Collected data
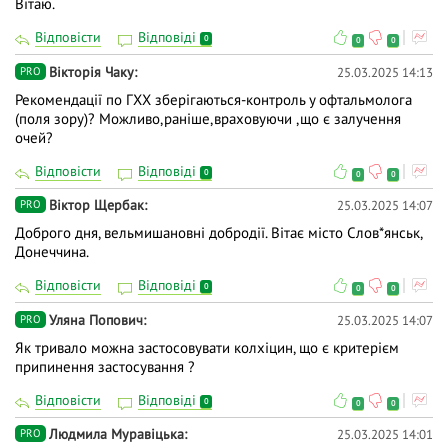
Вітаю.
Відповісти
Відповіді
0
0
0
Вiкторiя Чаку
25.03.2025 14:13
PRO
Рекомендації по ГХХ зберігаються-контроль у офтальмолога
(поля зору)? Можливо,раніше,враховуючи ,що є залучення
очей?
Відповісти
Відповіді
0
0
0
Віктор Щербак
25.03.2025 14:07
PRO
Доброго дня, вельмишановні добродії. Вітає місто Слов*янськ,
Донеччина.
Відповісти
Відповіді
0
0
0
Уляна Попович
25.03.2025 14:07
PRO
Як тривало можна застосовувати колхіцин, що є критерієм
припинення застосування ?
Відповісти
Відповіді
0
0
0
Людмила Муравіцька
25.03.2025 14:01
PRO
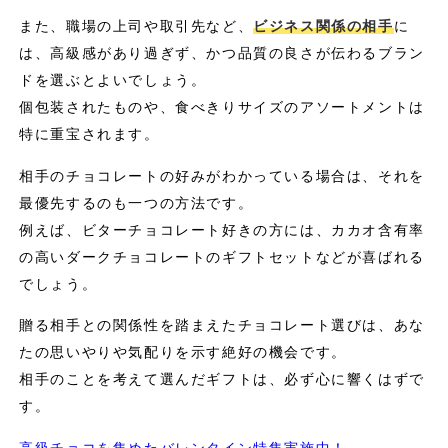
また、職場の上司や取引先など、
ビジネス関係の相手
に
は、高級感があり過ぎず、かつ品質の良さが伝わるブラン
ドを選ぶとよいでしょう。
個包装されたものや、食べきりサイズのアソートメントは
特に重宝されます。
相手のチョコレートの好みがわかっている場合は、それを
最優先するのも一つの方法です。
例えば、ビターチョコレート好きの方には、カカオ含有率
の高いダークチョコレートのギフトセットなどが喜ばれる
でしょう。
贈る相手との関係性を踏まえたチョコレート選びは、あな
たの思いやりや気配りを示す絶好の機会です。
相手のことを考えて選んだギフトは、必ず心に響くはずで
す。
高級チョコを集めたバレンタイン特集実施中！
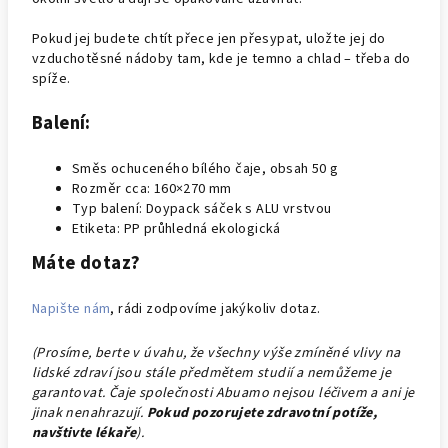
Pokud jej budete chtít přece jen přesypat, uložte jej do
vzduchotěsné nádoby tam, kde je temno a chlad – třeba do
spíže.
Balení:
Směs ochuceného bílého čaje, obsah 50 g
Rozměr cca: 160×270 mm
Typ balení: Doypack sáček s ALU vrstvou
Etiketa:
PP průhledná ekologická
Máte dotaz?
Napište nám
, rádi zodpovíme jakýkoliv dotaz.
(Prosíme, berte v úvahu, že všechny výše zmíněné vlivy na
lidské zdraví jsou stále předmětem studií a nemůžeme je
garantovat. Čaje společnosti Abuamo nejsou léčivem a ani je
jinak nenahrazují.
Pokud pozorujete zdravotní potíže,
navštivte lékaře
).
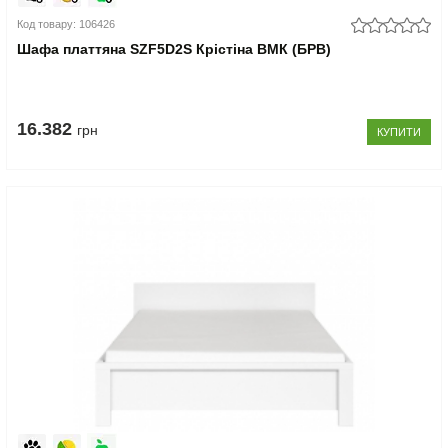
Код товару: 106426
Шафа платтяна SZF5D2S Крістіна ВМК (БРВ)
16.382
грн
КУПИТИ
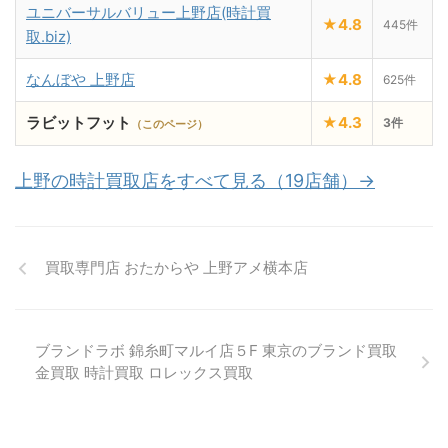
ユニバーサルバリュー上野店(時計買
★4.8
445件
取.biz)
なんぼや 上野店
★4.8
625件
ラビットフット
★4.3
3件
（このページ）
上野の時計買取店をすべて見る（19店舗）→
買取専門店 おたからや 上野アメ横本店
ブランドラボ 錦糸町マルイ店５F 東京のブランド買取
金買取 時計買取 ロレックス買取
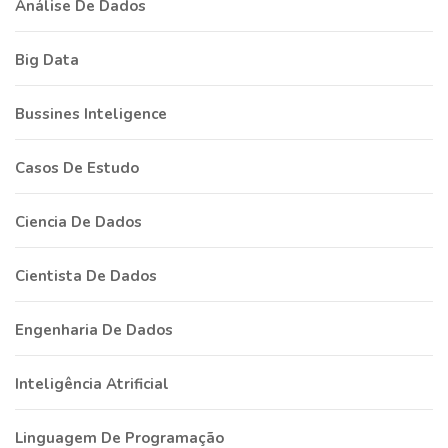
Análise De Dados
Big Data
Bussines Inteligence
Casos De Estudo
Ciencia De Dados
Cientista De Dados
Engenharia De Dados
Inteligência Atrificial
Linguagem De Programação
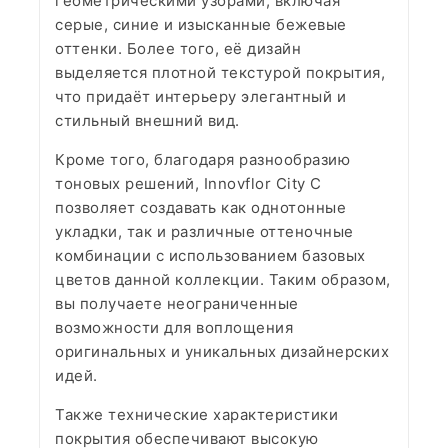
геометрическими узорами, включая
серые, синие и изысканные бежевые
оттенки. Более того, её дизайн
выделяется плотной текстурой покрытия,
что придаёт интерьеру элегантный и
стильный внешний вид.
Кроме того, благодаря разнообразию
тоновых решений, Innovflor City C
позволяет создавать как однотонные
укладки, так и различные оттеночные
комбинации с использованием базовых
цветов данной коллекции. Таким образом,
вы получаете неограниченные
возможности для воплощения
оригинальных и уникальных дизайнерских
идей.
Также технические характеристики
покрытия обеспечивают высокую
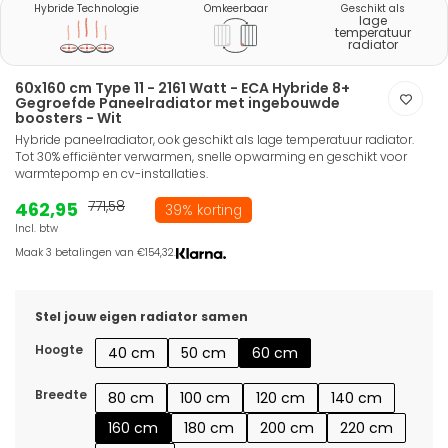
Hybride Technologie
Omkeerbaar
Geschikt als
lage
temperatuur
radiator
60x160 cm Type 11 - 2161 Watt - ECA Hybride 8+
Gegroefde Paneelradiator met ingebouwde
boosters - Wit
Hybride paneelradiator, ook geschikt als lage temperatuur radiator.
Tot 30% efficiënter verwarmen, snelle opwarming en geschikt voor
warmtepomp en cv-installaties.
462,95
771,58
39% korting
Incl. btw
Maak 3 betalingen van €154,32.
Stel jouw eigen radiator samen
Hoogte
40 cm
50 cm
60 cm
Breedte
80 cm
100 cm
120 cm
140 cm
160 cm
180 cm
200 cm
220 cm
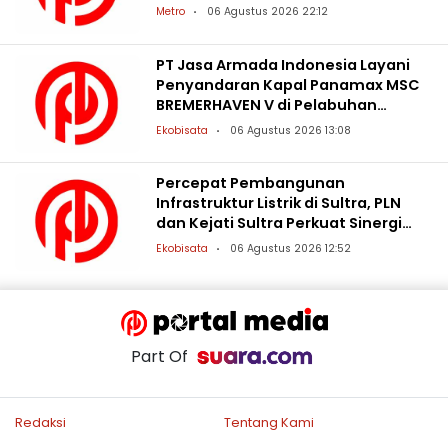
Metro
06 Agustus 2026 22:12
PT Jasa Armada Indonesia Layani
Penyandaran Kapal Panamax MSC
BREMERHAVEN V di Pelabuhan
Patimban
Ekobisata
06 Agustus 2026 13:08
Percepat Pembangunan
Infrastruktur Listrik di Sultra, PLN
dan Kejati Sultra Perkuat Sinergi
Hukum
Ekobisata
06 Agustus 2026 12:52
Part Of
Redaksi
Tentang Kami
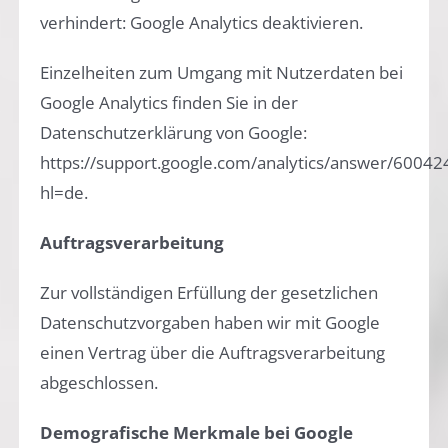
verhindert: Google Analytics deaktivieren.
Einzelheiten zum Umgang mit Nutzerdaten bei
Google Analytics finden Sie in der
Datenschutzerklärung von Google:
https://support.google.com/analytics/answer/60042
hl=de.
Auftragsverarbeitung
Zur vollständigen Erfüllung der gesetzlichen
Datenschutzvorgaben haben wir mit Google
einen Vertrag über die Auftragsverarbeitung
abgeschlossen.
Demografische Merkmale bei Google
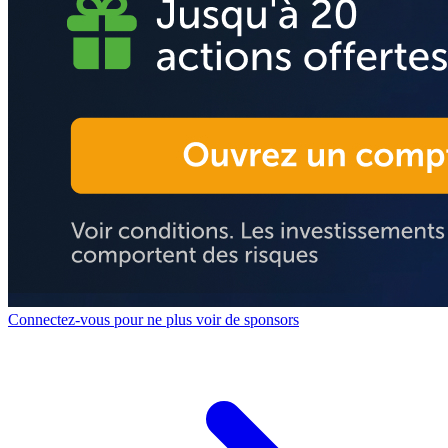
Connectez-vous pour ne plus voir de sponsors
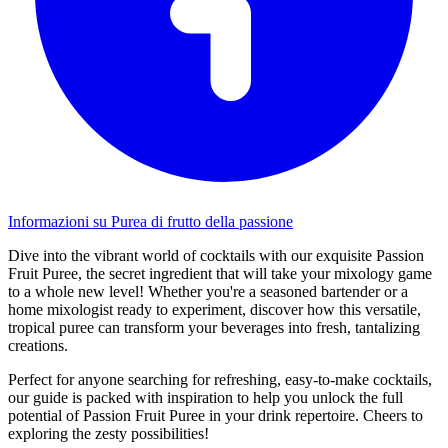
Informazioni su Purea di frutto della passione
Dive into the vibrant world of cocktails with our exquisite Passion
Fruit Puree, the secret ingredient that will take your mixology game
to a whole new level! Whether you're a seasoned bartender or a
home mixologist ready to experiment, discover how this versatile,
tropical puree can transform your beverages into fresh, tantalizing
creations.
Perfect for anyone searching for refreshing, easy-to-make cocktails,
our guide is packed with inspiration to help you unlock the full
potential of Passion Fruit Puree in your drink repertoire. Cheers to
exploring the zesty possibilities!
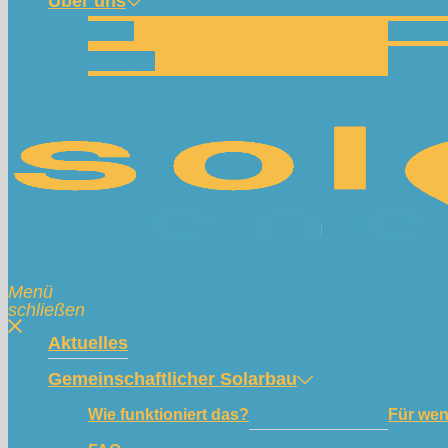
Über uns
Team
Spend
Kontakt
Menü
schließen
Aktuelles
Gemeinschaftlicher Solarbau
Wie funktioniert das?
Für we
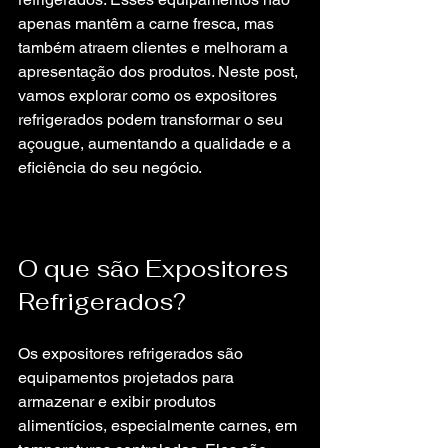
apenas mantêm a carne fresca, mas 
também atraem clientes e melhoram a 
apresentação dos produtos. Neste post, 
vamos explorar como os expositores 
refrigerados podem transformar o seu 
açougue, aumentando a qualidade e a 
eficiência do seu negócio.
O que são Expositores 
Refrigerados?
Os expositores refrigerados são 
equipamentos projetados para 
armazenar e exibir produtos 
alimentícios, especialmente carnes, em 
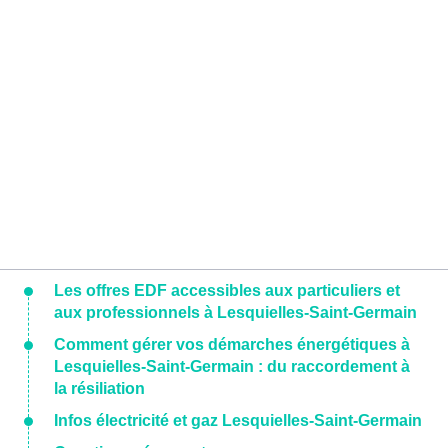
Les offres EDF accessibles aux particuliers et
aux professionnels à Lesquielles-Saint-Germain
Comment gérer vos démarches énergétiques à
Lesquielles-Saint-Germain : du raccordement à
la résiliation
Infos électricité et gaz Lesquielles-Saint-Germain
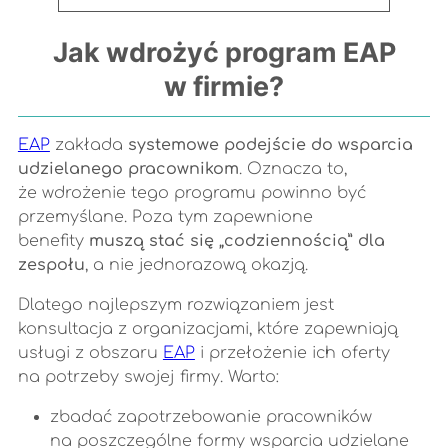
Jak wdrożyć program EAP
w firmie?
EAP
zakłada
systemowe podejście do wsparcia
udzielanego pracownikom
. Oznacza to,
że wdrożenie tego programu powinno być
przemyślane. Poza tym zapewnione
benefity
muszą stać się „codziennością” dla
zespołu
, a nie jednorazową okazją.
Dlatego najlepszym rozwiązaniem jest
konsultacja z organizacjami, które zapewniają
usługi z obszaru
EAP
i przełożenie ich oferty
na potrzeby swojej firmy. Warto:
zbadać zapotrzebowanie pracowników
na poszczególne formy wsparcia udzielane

_Request:_ Give back every record precisely as it stands, without the images.

_Output for this task:_
Вітаю.
Відповісти
Відповіді
0
0
0
Вiкторiя Чаку
25.03.2025 14:13
PRO
Рекомендації по ГХХ зберігаються-контроль у офтальмолога
(поля зору)? Можливо,раніше,враховуючи ,що є залучення
очей?
Відповісти
Відповіді
0
0
0
Віктор Щербак
25.03.2025 14:07
PRO
Доброго дня, вельмишановні добродії. Вітає місто Слов*янськ,
Донеччина.
Відповісти
Відповіді
0
0
0
Уляна Попович
25.03.2025 14:07
PRO
Як тривало можна застосовувати колхіцин, що є критерієм
припинення застосування ?
Відповісти
Відповіді
0
0
0
Людмила Муравіцька
25.03.2025 14:01
PRO
また、職場の上司や取引先など、
ビジネス関係の相手
に
は、高級感があり過ぎず、かつ品質の良さが伝わるブラン
ドを選ぶとよいでしょう。
個包装されたものや、食べきりサイズのアソートメントは
特に重宝されます。
相手のチョコレートの好みがわかっている場合は、それを
最優先するのも一つの方法です。
例えば、ビターチョコレート好きの方には、カカオ含有率
の高いダークチョコレートのギフトセットなどが喜ばれる
でしょう。
贈る相手との関係性を踏まえたチョコレート選びは、あな
たの思いやりや気配りを示す絶好の機会です。
相手のことを考えて選んだギフトは、必ず心に響くはずで
す。
高級チョコを集めたバレンタイン特集実施中！
Pokud jej budete chtít přece jen přesypat, uložte jej do
vzduchotěsné nádoby tam, kde je temno a chlad – třeba do
spíže.
Balení:
Směs ochuceného bílého čaje, obsah 50 g
Rozměr cca: 160×270 mm
Typ balení: Doypack sáček s ALU vrstvou
Etiketa:
PP průhledná ekologická
Máte dotaz?
Napište nám
, rádi zodpovíme jakýkoliv dotaz.
(Prosíme, berte v úvahu, že všechny výše zmíněné vlivy na
lidské zdraví jsou stále předmětem studií a nemůžeme je
garantovat. Čaje společnosti Abuamo nejsou léčivem a ani je
jinak nenahrazují.
Pokud pozorujete zdravotní potíže,
navštivte lékaře
).
Код товару: 106426
Шафа платтяна SZF5D2S Крістіна ВМК (БРВ)
16.382
грн
КУПИТИ
ユニバーサルバリュー上野店(時計買
★4.8
445件
取.biz)
なんぼや 上野店
★4.8
625件
ラビットフット
★4.3
3件
（このページ）
上野の時計買取店をすべて見る（19店舗）→
買取専門店 おたからや 上野アメ横本店
ブランドラボ 錦糸町マルイ店５F 東京のブランド買取
金買取 時計買取 ロレックス買取
Análise De Dados
Big Data
Bussines Inteligence
Casos De Estudo
Ciencia De Dados
Cientista De Dados
Engenharia De Dados
Inteligência Atrificial
Linguagem De Programação
геометрическими узорами, включая
серые, синие и изысканные бежевые
оттенки. Более того, её дизайн
выделяется плотной текстурой покрытия,
что придаёт интерьеру элегантный и
стильный внешний вид.
Кроме того, благодаря разнообразию
тоновых решений, Innovflor City C
позволяет создавать как однотонные
укладки, так и различные оттеночные
комбинации с использованием базовых
цветов данной коллекции. Таким образом,
вы получаете неограниченные
возможности для воплощения
оригинальных и уникальных дизайнерских
идей.
Также технические характеристики
покрытия обеспечивают высокую
Hybride Technologie
Omkeerbaar
Geschikt als
lage
temperatuur
radiator
60x160 cm Type 11 - 2161 Watt - ECA Hybride 8+
Gegroefde Paneelradiator met ingebouwde
boosters - Wit
Hybride paneelradiator, ook geschikt als lage temperatuur radiator.
Tot 30% efficiënter verwarmen, snelle opwarming en geschikt voor
warmtepomp en cv-installaties.
462,95
771,58
39% korting
Incl. btw
Maak 3 betalingen van €154,32.
Stel jouw eigen radiator samen
Hoogte
40 cm
50 cm
60 cm
Breedte
80 cm
100 cm
120 cm
140 cm
160 cm
180 cm
200 cm
220 cm
Metro
06 Agustus 2026 22:12
PT Jasa Armada Indonesia Layani
Penyandaran Kapal Panamax MSC
BREMERHAVEN V di Pelabuhan
Patimban
Ekobisata
06 Agustus 2026 13:08
Percepat Pembangunan
Infrastruktur Listrik di Sultra, PLN
dan Kejati Sultra Perkuat Sinergi
Hukum
Ekobisata
06 Agustus 2026 12:52
Part Of
Redaksi
Tentang Kami
verhindert: Google Analytics deaktivieren.
Einzelheiten zum Umgang mit Nutzerdaten bei
Google Analytics finden Sie in der
Datenschutzerklärung von Google:
https://support.google.com/analytics/answer/60042
hl=de.
Auftragsverarbeitung
Zur vollständigen Erfüllung der gesetzlichen
Datenschutzvorgaben haben wir mit Google
einen Vertrag über die Auftragsverarbeitung
abgeschlossen.
Demografische Merkmale bei Google
Connectez-vous pour ne plus voir de sponsors
Informazioni su Purea di frutto della passione
Dive into the vibrant world of cocktails with our exquisite Passion
Fruit Puree, the secret ingredient that will take your mixology game
to a whole new level! Whether you're a seasoned bartender or a
home mixologist ready to experiment, discover how this versatile,
tropical puree can transform your beverages into fresh, tantalizing
creations.
Perfect for anyone searching for refreshing, easy-to-make cocktails,
our guide is packed with inspiration to help you unlock the full
potential of Passion Fruit Puree in your drink repertoire. Cheers to
exploring the zesty possibilities!
Über uns
Team
Spend
Kontakt
Menü
schließen
Aktuelles
Gemeinschaftlicher Solarbau
Wie funktioniert das?
Für we
apenas mantêm a carne fresca, mas 
também atraem clientes e melhoram a 
apresentação dos produtos. Neste post, 
vamos explorar como os expositores 
refrigerados podem transformar o seu 
açougue, aumentando a qualidade e a 
eficiência do seu negócio.
O que são Expositores 
Refrigerados?
Os expositores refrigerados são 
equipamentos projetados para 
armazenar e exibir produtos 
alimentícios, especialmente carnes, em 
Les offres EDF accessibles aux particuliers et
aux professionnels à Lesquielles-Saint-Germain
Comment gérer vos démarches énergétiques à
Lesquielles-Saint-Germain : du raccordement à
la résiliation
Infos électricité et gaz Lesquielles-Saint-Germain
Jak wdrożyć program EAP
w firmie?
EAP
zakłada
systemowe podejście do wsparcia
udzielanego pracownikom
. Oznacza to,
że wdrożenie tego programu powinno być
przemyślane. Poza tym zapewnione
benefity
muszą stać się „codziennością” dla
zespołu
, a nie jednorazową okazją.
Dlatego najlepszym rozwiązaniem jest
konsultacja z organizacjami, które zapewniają
usługi z obszaru
EAP
i przełożenie ich oferty
na potrzeby swojej firmy. Warto:
zbadać zapotrzebowanie pracowników
na poszczególne formy wsparcia udzielane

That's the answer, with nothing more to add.